J'ai été frappé par la mesure dans laquelle les écrivaines américaines - de Louisa May Alcott à Sylvia Plath - ont régulièrement fait référence à The Tempest . Pourquoi?

La Tempête était la pièce shakespearienne qui leur parlait le plus directement. Si vous dites aux gens: «Quelle pièce a, selon vous, influencé les femmes écrivains?». Je pense que les gens diraient probablement Roméo et Juliette, ou quelque chose du genre. Mais non, c'était The Tempest . Autant que je sache, chaque femme écrivain qui l'utilisait le trouvait par elle-même. Comme il n'y avait pas d'histoire littéraire, les femmes écrivains n'avaient aucun moyen de savoir ce que les autres femmes avaient fait.
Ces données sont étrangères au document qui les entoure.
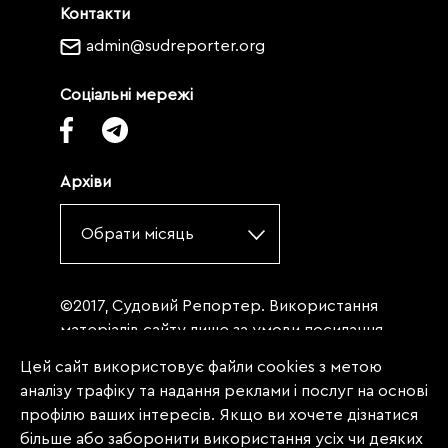
Контакти
admin@sudreporter.org
Соціальні мережі
Архіви
Обрати місяць
©2017, Судовий Репортер. Використання
матеріалів сайту лише за умови посилання
(для інтернет-видань - гіперпосилання) на
Цей сайт використовує файли cookies з метою
«Судовий репортер» не нижче третього
аналізу трафіку та надання реклами і послуг на основі
абзацу. Матеріали, щодо яких міститься
профілю ваших інтересів. Якщо ви хочете дізнатися
заборона на повну републікацію
більше або заборонити використання усіх чи деяких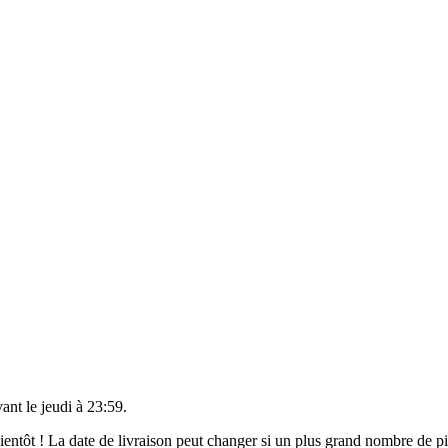
vant le
jeudi à 23:59
.
 bientôt ! La date de livraison peut changer si un plus grand nombre de 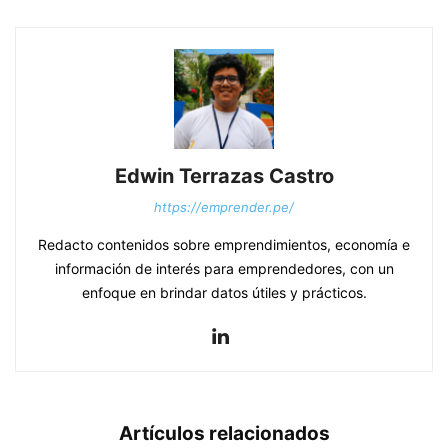
Edwin Terrazas Castro
https://emprender.pe/
Redacto contenidos sobre emprendimientos, economía e
información de interés para emprendedores, con un
enfoque en brindar datos útiles y prácticos.
Artículos relacionados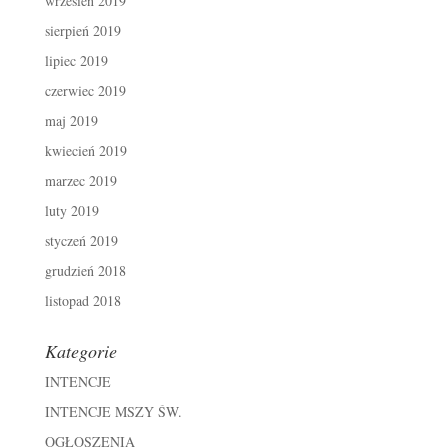
wrzesień 2019
sierpień 2019
lipiec 2019
czerwiec 2019
maj 2019
kwiecień 2019
marzec 2019
luty 2019
styczeń 2019
grudzień 2018
listopad 2018
Kategorie
INTENCJE
INTENCJE MSZY ŚW.
OGŁOSZENIA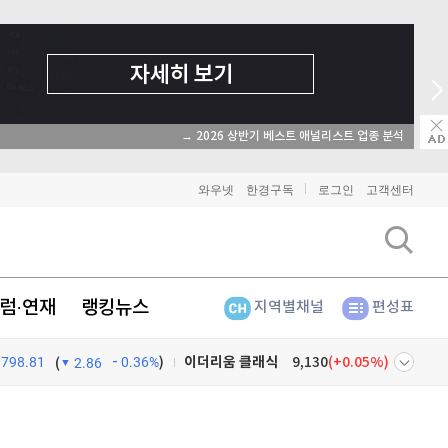
→ 2026 상반기 베스트 애널리스트 업종 분석
와우넷
한경구독
로그인
고객센터
럼·연재
랭킹뉴스
지역별채널
편성표
798.81
0.36%
)
비트코인
91,338,000
(
-0.01%
)
(
2.86
이더리움
2,697,000
(
0.19%
)
넷
주식창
Ils ont été attirés par la Tempête d’abord parce qu’il s’agit d’un mythe d’un monde nouveau et du mythe de tout recommencer à zéro. Ils s'identifièrent puissamment avec la figure de Miranda…. Miranda est une femme qui a grandi dans un monde totalement masculin. C'est une femme éduquée par son père, extrêmement intelligente, qui ne voit jamais une autre femme et qui doit définir ce que signifie être une femme pour elle-même.
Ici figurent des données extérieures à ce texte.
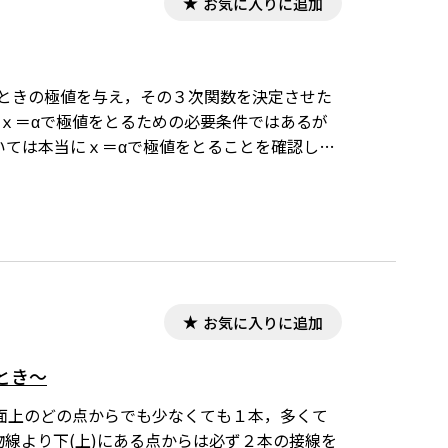
お気に入りに追加
ｘ)がｘ＝αで極値をとるための必要条件ではあるが
ついては本当にｘ＝αで極値をとることを確認しな
ぜ不適なものがないのに確認をする必要がある
を決定する問題について，解決のための必要十
れています。ワード文書で数式を正しく表示するた
ンロードはこちら→無償ダウンロードのご案内
お気に入りに追加
とき～
面上のどの点からでも少なくても１本，多くて
線より下(上)にある点からは必ず２本の接線を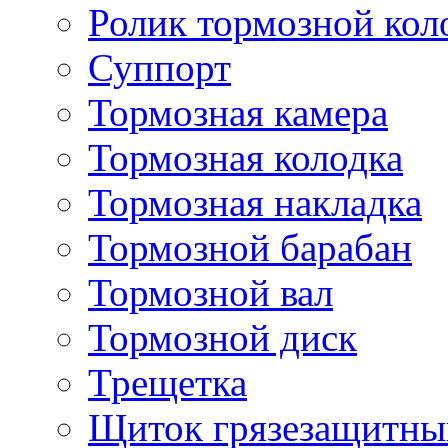
Ролик тормозной кол
Суппорт
Тормозная камера
Тормозная колодка
Тормозная накладка
Тормозной барабан
Тормозной вал
Тормозной диск
Трещетка
Щиток грязезащитны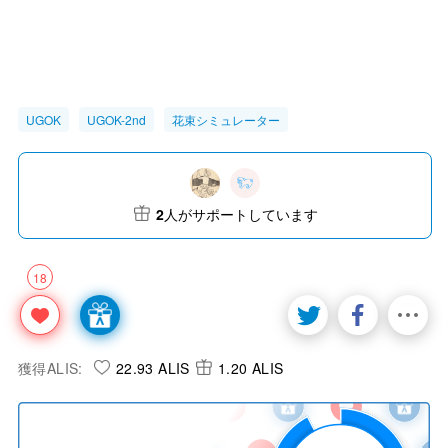
UGOK
UGOK-2nd
花束シミュレーター
2
人がサポートしています
18
獲得ALIS:
22.93 ALIS
1.20 ALIS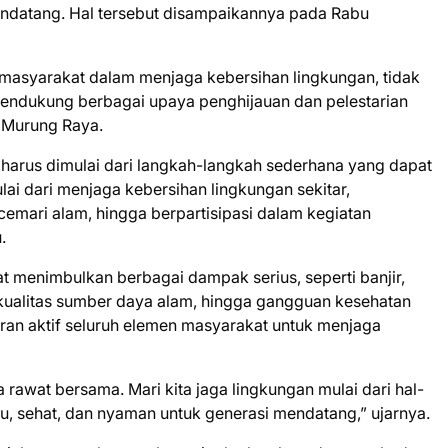
endatang. Hal tersebut disampaikannya pada Rabu
asyarakat dalam menjaga kebersihan lingkungan, tidak
ndukung berbagai upaya penghijauan dan pelestarian
 Murung Raya.
n harus dimulai dari langkah-langkah sederhana yang dapat
lai dari menjaga kebersihan lingkungan sekitar,
ari alam, hingga berpartisipasi dalam kegiatan
.
t menimbulkan berbagai dampak serius, seperti banjir,
kualitas sumber daya alam, hingga gangguan kesehatan
eran aktif seluruh elemen masyarakat untuk menjaga
 rawat bersama. Mari kita jaga lingkungan mulai dari hal-
u, sehat, dan nyaman untuk generasi mendatang,” ujarnya.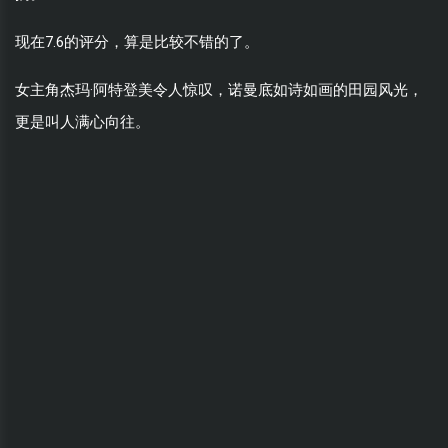
现在7.6的评分，算是比较不错的了。
女主角杰玛·阿特登美令人惊叹，诺曼底如诗如画的田园风光，
更是叫人满心向往。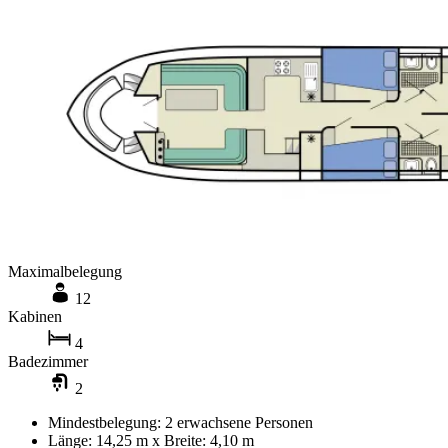
Maximalbelegung
12
Kabinen
4
Badezimmer
2
Mindestbelegung: 2 erwachsene Personen
Länge: 14,25 m x Breite: 4,10 m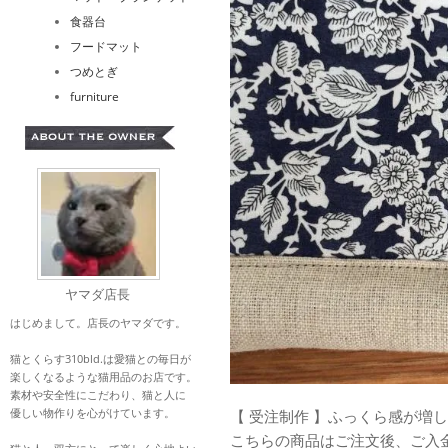
食器台
フードマット
つめとぎ
furniture
ヤマダ店長
はじめまして。店長のヤマダです。
猫とくらす310bld.は愛猫との毎日が
楽しくなるような猫用品のお店です。
素材や安全性にこだわり、猫と人に
優しい物作りを心がけています。
【 受注制作 】ふっくら感が増
こちらの商品はご注文後、ご入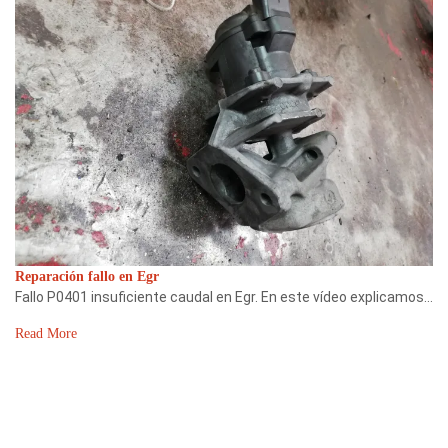
Reparación fallo en Egr
Fallo P0401 insuficiente caudal en Egr. En este vídeo explicamos…
Read More
SÍGUENOS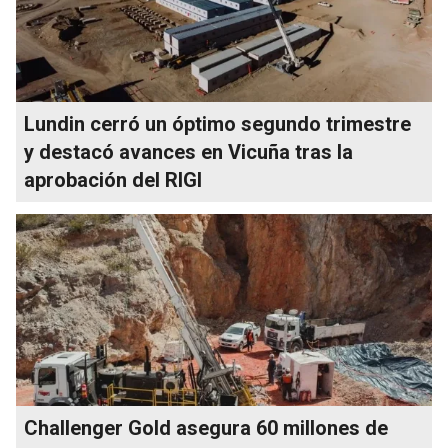
Lundin cerró un óptimo segundo trimestre
y destacó avances en Vicuña tras la
aprobación del RIGI
Challenger Gold asegura 60 millones de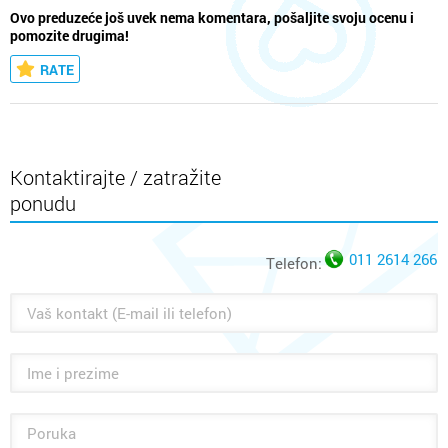
Ovo preduzeće još uvek nema komentara, pošaljite svoju ocenu i
pomozite drugima!
RATE
Kontaktirajte / zatražite
ponudu
011 2614 266
Telefon:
Vous écrivez que « The Awakening de Kate Chopin a été le premier roman d'une Américaine qui a eu un succès total sur le plan esthétique». Qu'entendez-vous par là?

Moby Dick est un chef-d'œuvre, mais j'ignore si les gens diraient que c'est un succès esthétique. Il y a beaucoup de parties de Moby Dick que les gens sautent s'ils le lisent maintenant. J'aime Moby Dick, mais nous, les fanatiques de Moby Dick, lisons tout sur la chasse à la baleine. The Awakening est une véritable œuvre d'art, totalement satisfaisante - dans ce sens, il s'agit davantage d'un roman européen de l'époque… Je voulais donc mettre cette [déclaration] po dedans. Vous ne pouvez en aucun cas reprocher à The Awakening . Je pense que [Harriet Beecher] Stowe est toujours le romancier américain le plus sous-estimé. Mais je dois dire qu'il y a des choses que vous pouvez critiquer en termes de structure.